WHAT THE TASK ASKS: Extract the lines from the start of the records through the line that contains "pedimos el apoyo a los estudiantes, con", and reproduce them verbatim with both ends included. Leave the pictures out of your answer.

(Extracted page text data)

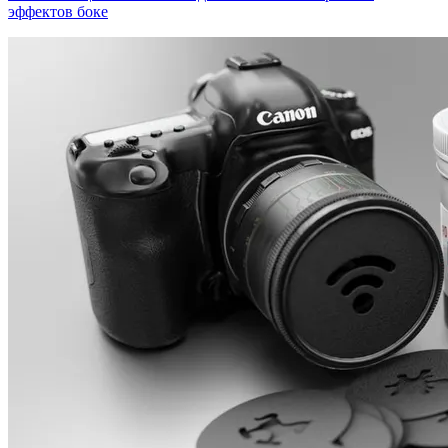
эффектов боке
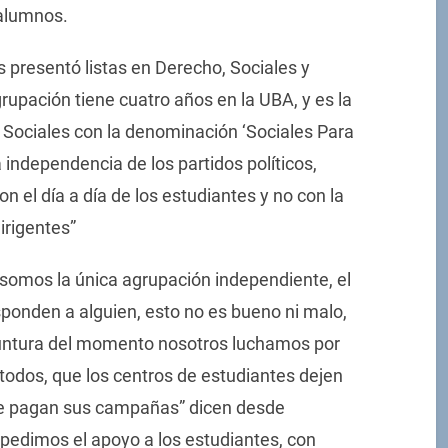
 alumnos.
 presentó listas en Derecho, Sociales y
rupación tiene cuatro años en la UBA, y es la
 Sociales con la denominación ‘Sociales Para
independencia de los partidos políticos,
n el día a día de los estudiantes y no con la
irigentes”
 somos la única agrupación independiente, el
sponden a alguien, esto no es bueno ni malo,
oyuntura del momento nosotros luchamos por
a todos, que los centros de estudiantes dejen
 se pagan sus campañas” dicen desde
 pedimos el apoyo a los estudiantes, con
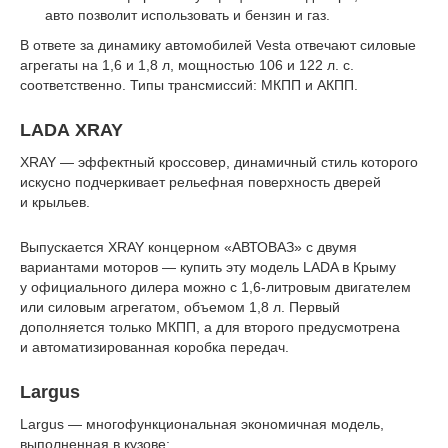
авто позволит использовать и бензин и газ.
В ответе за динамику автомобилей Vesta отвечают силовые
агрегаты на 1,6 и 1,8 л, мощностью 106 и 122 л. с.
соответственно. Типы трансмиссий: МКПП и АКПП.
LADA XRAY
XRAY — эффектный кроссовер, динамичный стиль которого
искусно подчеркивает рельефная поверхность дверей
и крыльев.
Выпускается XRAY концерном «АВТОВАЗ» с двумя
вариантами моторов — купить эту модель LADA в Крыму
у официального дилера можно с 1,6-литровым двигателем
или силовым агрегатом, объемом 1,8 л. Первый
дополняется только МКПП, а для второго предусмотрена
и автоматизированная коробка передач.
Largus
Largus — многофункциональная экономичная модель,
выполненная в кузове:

ANSWER FOR THIS EXERCISE:
эффектов боке
 alumnos.
 presentó listas en Derecho, Sociales y
rupación tiene cuatro años en la UBA, y es la
 Sociales con la denominación ‘Sociales Para
independencia de los partidos políticos,
n el día a día de los estudiantes y no con la
irigentes”
 somos la única agrupación independiente, el
sponden a alguien, esto no es bueno ni malo,
oyuntura del momento nosotros luchamos por
a todos, que los centros de estudiantes dejen
 se pagan sus campañas” dicen desde
 pedimos el apoyo a los estudiantes, con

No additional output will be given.